━━ Passage given

DocketNumber: 11-92-253-CV
Judges: Arnot
Filed Date: 7/1/1993
Status: Precedential
Modified Date: 10/19/2024
Court of Appeals of Texas, Eastland.
*551 Richard D. Davis, Midland, for appellants.
David Cotton, Cotton & Cotton, Snyder, Richard P. Marshall, Jr., Steve Selby, Scott, Douglass & Luton, Austin, for appellees.
ARNOT, Justice.
This is an appeal from a declaratory judgment canceling two oil and gas leases because of cessation of production after the primary term and for failure thereafter to conduct timely and continuous reworking operations. We affirm.
On September 14, 1987, Beryl Birdwell, as lessor, executed an oil and gas lease to John Vickers, as lessee, covering the east 180 acres of the south one half of Section No. 177, Block No. 97, H & TC Ry. Co. Survey, Scurry County. The Vickers lease provided for a three-year primary term and contained the following continuous operation provision:
[I]f, after discovery of oil, gas or other minerals, the production thereof should cease from any cause, this lease shall not terminate if Lessee commences additional drilling or reworking operations within sixty (60) days thereafter, or (if it be within the primary term) commences or resumes the payment or tender of rentals on or before the rental paying date next ensuing after the expiration of three (3) months from the date of completion and abandonment of said dry hole or holes or the cessation of production.
On September 14, 1987, Rosalie McGlaun along with Beryl Birdwell, as lessors, executed an oil and gas lease to Rodger D. Allen, as lessee, covering the west 140 acres of the south one half of Section No. 177, Block No. 97, H & TC Ry. Co. Survey, Scurry County. The Allen lease, on a Producer's 88 Revised 9-64 lease form, provided for a primary term to expire on May 20, 1988. The Allen lease contained an identical continuous operation provision as included in the Vickers lease.

━━━━

**Objectives**
1) Answer these questions using the court opinion given above:
(a) Under the continuous operation provision, within how many days after production ceases must the lessee commence additional drilling or reworking operations for the lease to avoid terminating?
(b) How many acres did the Vickers lease cover, and in which part of Section No. 177?
(c) On what date was the primary term of the Allen lease set to expire?
2) Write the next part of the court opinion on the oil and gas leases, beginning right after its final sentence.

━━ Extracted entries

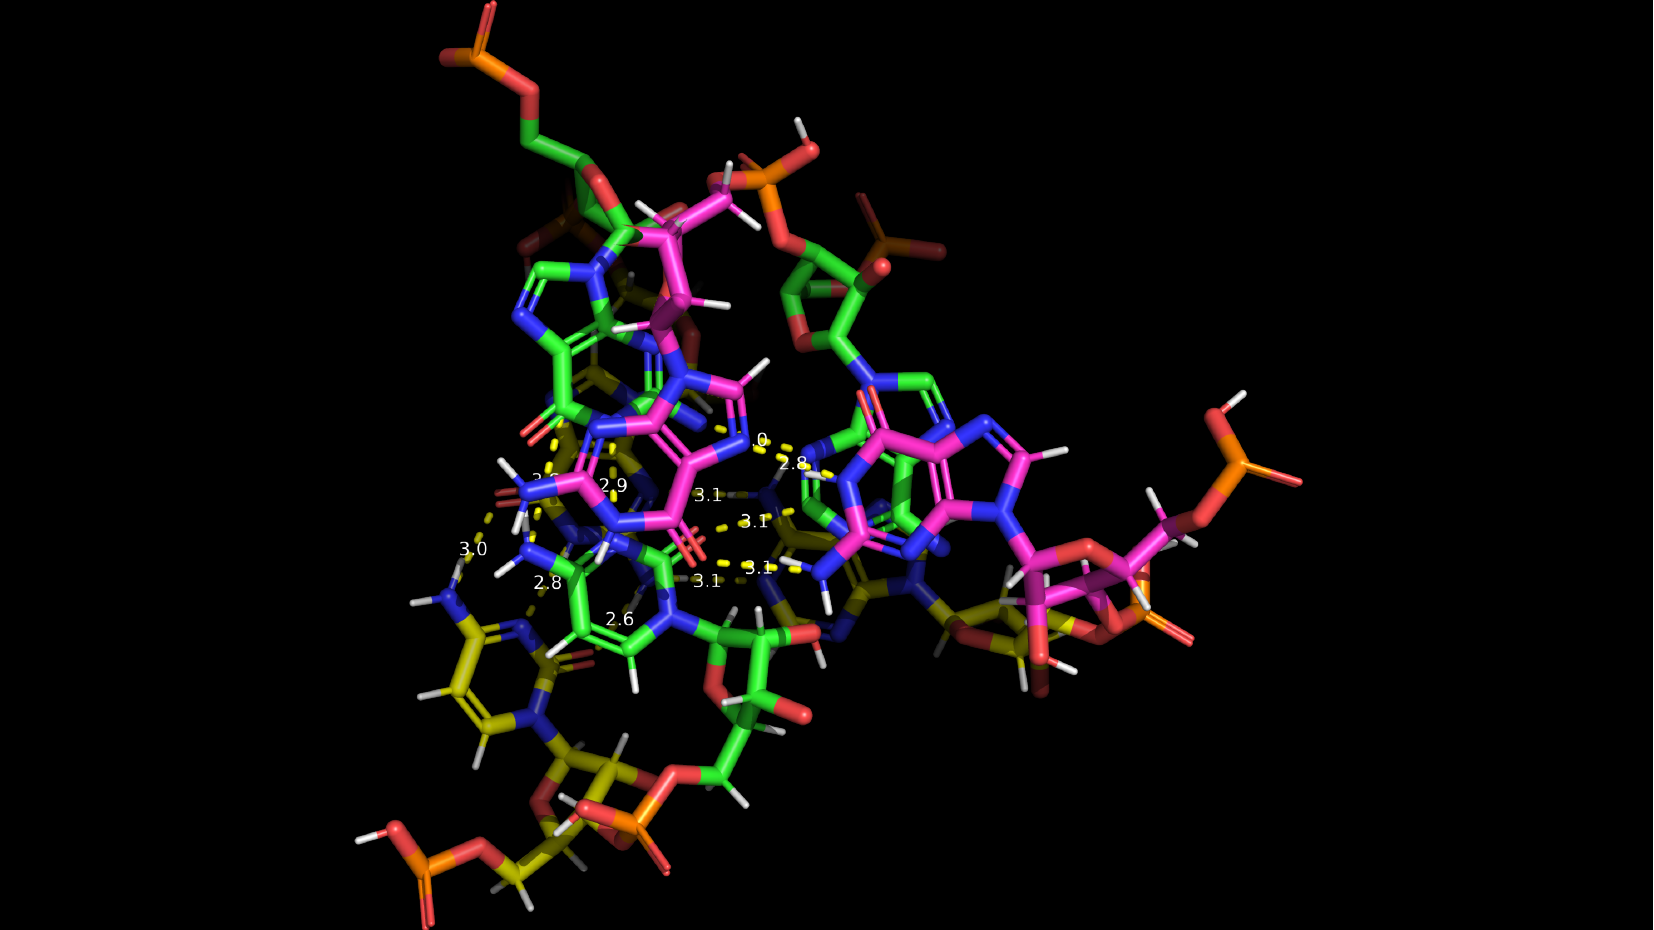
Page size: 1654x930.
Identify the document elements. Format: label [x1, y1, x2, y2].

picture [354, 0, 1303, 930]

━━━━
━━ Extracted entries

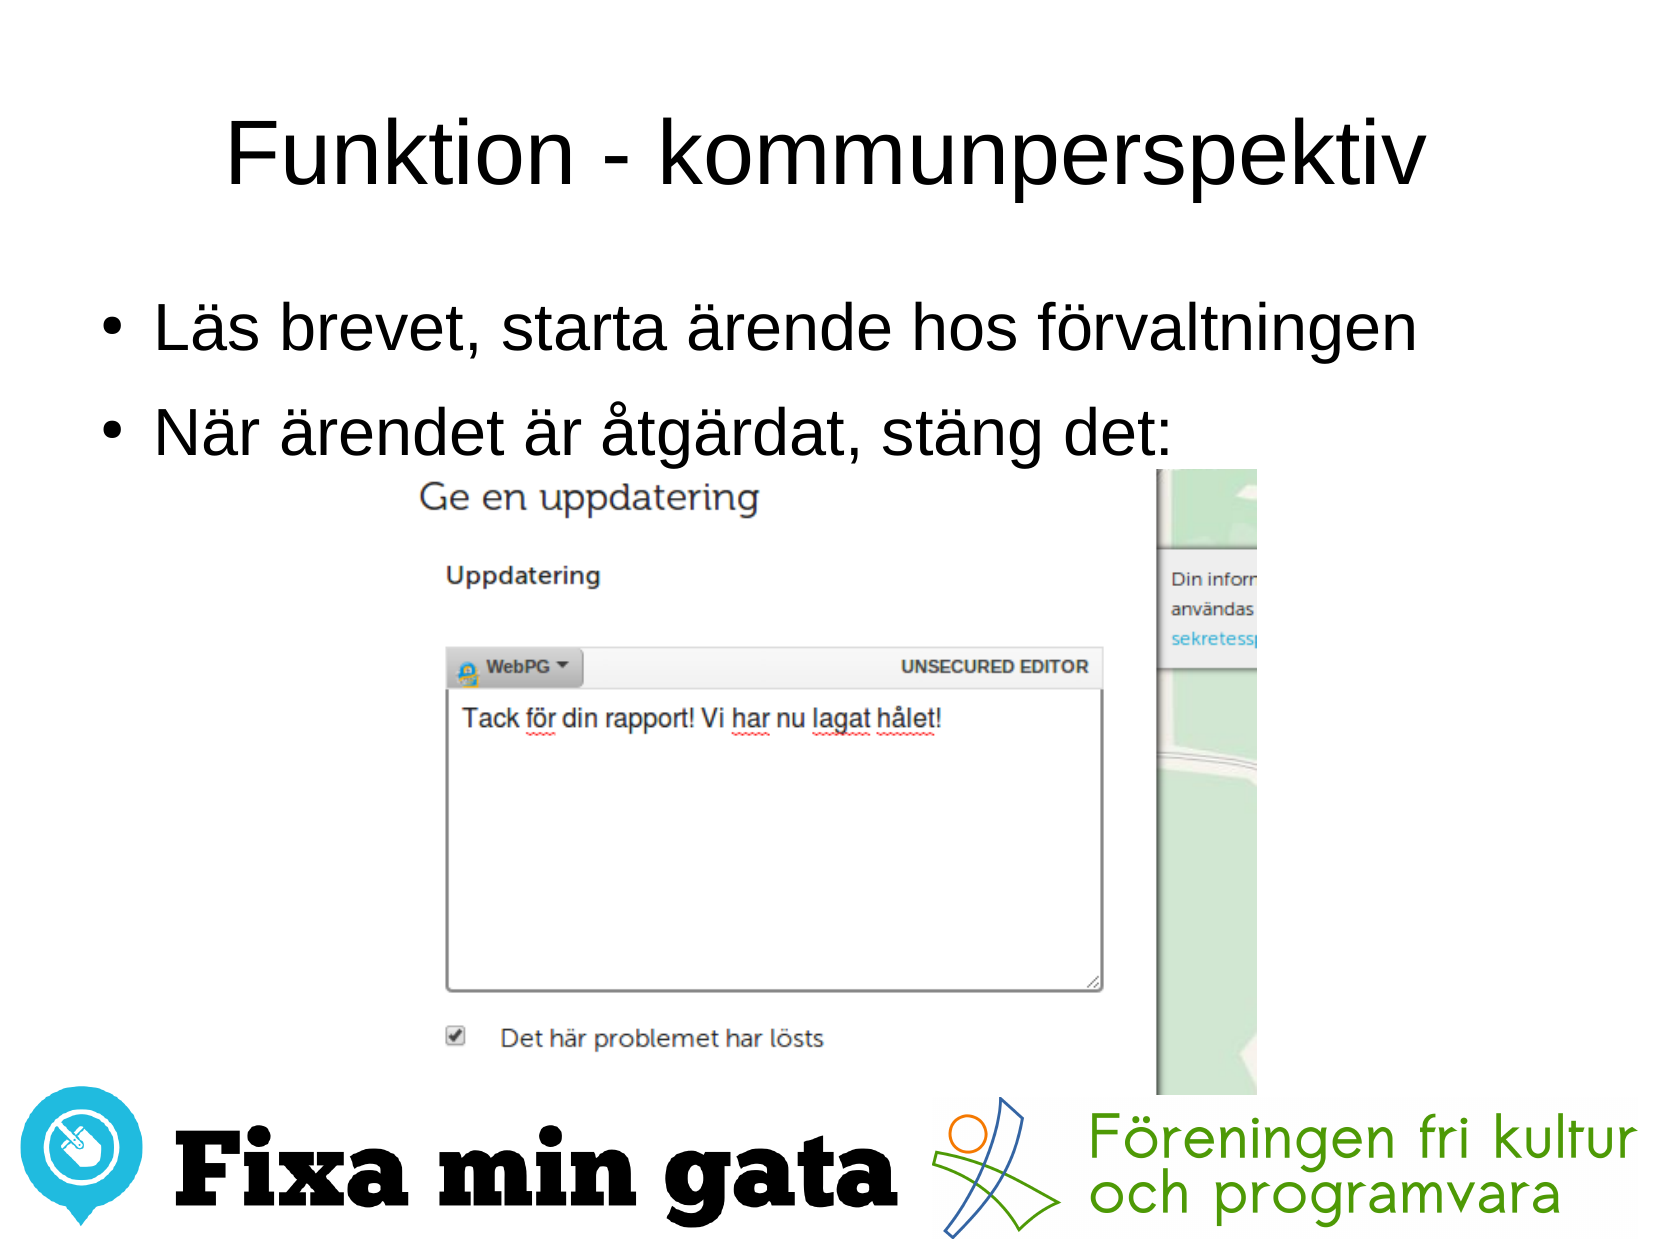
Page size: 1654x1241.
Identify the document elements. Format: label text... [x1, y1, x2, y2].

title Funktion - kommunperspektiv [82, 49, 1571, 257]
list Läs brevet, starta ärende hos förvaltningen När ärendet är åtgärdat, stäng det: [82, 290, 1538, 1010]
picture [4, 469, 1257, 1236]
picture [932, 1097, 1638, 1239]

━━━━
━━ Extracted entries

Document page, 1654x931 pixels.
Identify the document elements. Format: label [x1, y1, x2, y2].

━━━━

**Results for each task**
1)
(a) Sixty (60) days.
(b) 180 acres, the east 180 acres of the south one half of Section No. 177.
(c) May 20, 1988.

2)
Mrs. Birdwell and Mrs. McGlaun brought a declaratory judgment suit seeking cancellation of the above leases because of the cessation of production, the failure to resume paying delay rentals within the primary term, and the failure to commence reworking operations within the 60-day time period. The pleadings alleged that Exploracion De La Estrella Soloataria Incorporacion (Spanish for Lone Star Exploration Incorporated) owned all of the working interest in the Vickers lease subject to a reservation of a leasehold interest (commonly called a working interest) which would vest after payout in Robert H. Rex and John Vickers. The pleadings also alleged that Mamie Jo Cope owned an overriding royalty interest in this lease. Marquis Petroleum, Inc. and Exploracion were alleged to have owned all the working interest in the Allen lease subject to the after payout interest of Rex and Vickers and the overriding royalty interest of Mamie Jo Cope. After appellants had filed their amended answer, Vickers and Rex each filed disclaimers as to any interest they might have owned in the leases.
At trial, appellants asserted that there had been continuous production and, alternatively, that there had been reworking operations that perpetuated the leases. *552 Also, appellants contended that, by execution of division orders, Mrs. Birdwell and Mrs. McGlaun, as lessors, had revived the leases. Further, Exploracion urged that, because of the lessors' repudiation of their leases, it, as operator, was excused from conducting further operations on the leases.
The trial court found in its Finding of Fact No. 4 that the Vickers lease terminated on September 14, 1989, because of the cessation of production and in its Finding of Fact No. 6 that the Allen lease terminated on May 20, 1988, because of the cessation of production.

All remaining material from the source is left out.